Anyone any experience of doing this course. I'm considering booking myself on one. What should I expect? Is it difficult to pass? Is it more of a learning training experience than a test. The course I've seen is 5 days.
I'd be interested to hear your views and/or experience.

Rossyhead
reply to 'BASI LEVEL 1'
posted Mar-2009

hi
i did my BASI 1 last summer in Glasgow at Xscape.
I found it to be very tough for the first three days-my personal skiing came under some scrutiny (mainly posture-and I would have regarded myself a very able skier beforehand)
The hardest part was doing the basics correctly in the way they need you to. You need to look like the EXACT model in the text booka nd be able to portray this to the client-bloody tough but after 2 days of snow plaugh turns you get plough parallel and parallel pretty quickly. Also hard skidding turns rather than carving!
I benifitted loads from the course and would recommend it even if you dont want to teach. However, I have found it very tough to get the required shadowing hours to get my full liscense
Was a great experience and really good fun!
www  Baggy pants, wide stance. Mad steeze, cork 3s

Edited 1 time. Last update at 24-Mar-2009

Amanda n
reply to 'BASI LEVEL 1'
posted Mar-2009

snowpack, did you look into this any further?, what does the qualification mean you can do?
age is but a number but why does it have to keep going up !!

Edited 1 time. Last update at 25-Mar-2009

Ise
reply to 'BASI LEVEL 1'
posted Mar-2009

amanda n wrote:snowpack, did you look into this any further?, what does the qualification mean you can do?


Very little, it's part of a continuing syllabus. In itself you can teach in a "non mountain" environment which means dry slopes and indoor slopes in the UK once you've completed the course and the required shadowing with a ski school.

Amanda n
reply to 'BASI LEVEL 1'
posted Mar-2009

thanks ise
age is but a number but why does it have to keep going up !!

AllyG
reply to 'BASI LEVEL 1'
posted Mar-2009

Rossyhead,
Do you think your posture problems were because you'd drifted away from the position you were originally taught, or because the ideal correct posture position has changed since you were taught?

It must have looked very funny seeing all the expert skiers on your course struggling to do a snowplough correctly!

Ally

Snowpack
reply to 'BASI LEVEL 1'
posted Mar-2009

I'm still considering it, to be honest. As Ise says once completed you are then able to teach on dry slopes or snowdomes (non mountain environments). But the idea is probably to progress through the BASI system.
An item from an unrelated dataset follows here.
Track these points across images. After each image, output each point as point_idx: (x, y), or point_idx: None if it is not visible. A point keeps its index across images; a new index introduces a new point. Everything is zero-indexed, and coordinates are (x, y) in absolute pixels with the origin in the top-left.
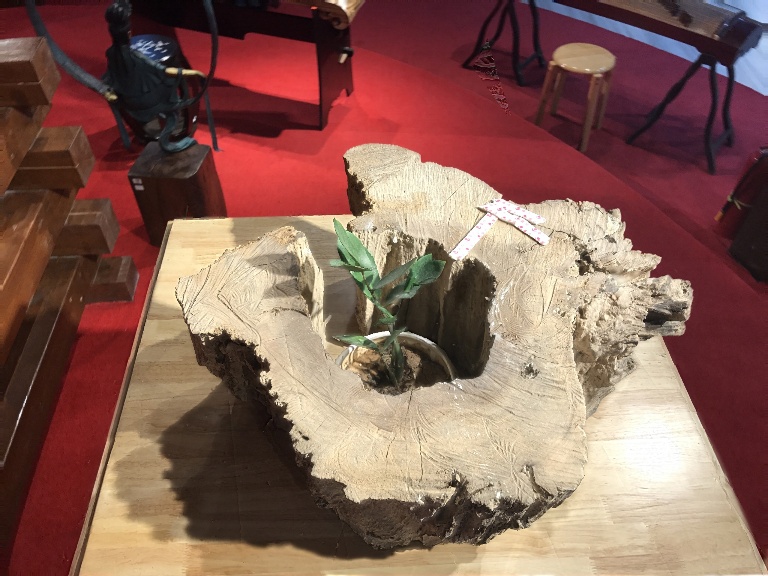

I'd like to be able to teach but I'd also like to make some core improvement to my skiing. I've done performance courses but I the BASI system appears to offer the "all round teaching" elements which I think I may find interesting too.
Along with the level 1 I'll need to do shadowing, first aid, and child protection BEFORE one can claim the level 1 status so it's a reasonable comitment.

I'm not scared of snow ploughing, although I don't know if I was ever taught it 100% correctly.

Thanks for all your input.

Amanda n
reply to 'BASI LEVEL 1'
posted Mar-2009

i would be interested to know how you progress, keep the forum updated snow pack.
age is but a number but why does it have to keep going up !!